In news that is encouraging to millions of individuals and families affected by Alzheimer’s disease, Scientific American reportson researchers from the VU University Medical Center in Amsterdam who suggest AI and Machine Learning — already making waves in other industries — could eventually allow automated screening and assisted diagnosis of various forms of dementia, particularly in medical centers that lack experienced neuroradiologists.
By applying artificial intelligence algorithms to MRI brain scans, researchers have developed a way to automatically distinguish between patients with Alzheimer’s and two early forms of dementia that can be precursors to the memory-robbing disease.
The researchers, from the VU University Medical Center in Amsterdam, suggest the approach could eventually allow automated screening and assisted diagnosis of various forms of dementia, particularly in centers that lack experienced neuroradiologists.

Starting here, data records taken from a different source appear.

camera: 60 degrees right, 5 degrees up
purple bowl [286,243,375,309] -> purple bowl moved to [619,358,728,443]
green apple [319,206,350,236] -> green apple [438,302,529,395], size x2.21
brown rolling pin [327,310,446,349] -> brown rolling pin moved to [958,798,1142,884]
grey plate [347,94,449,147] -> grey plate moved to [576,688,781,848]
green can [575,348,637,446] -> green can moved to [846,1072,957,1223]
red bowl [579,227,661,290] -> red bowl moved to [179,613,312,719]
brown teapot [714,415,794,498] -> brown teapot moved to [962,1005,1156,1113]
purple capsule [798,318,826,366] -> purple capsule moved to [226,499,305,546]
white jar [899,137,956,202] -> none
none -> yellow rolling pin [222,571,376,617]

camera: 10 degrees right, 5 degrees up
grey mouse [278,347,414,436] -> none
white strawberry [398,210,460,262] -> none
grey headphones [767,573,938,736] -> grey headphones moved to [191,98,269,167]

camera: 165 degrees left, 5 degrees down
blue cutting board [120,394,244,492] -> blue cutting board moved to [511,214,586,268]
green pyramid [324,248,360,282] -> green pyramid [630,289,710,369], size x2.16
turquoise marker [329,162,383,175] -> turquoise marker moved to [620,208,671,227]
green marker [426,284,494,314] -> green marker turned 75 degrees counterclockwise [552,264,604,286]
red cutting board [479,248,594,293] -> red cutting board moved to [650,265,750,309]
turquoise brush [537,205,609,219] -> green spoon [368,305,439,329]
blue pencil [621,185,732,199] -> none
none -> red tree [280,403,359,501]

Additionally, the results, published online July 6 in the journal Radiology, show that the new system was able to classify the form of dementia that patients were suffering from, using previously unseen scans, with up to 90 percent accuracy.
So, while there is no cure for Alzheimer’s (yet), deploying Machine Learning and the models it creates will help more and more medical facilities identify persons at risk early enough to introduce treatments as they become available before actual symptoms take hold. This also makes possible non-invasive testing utilizing application of the model data.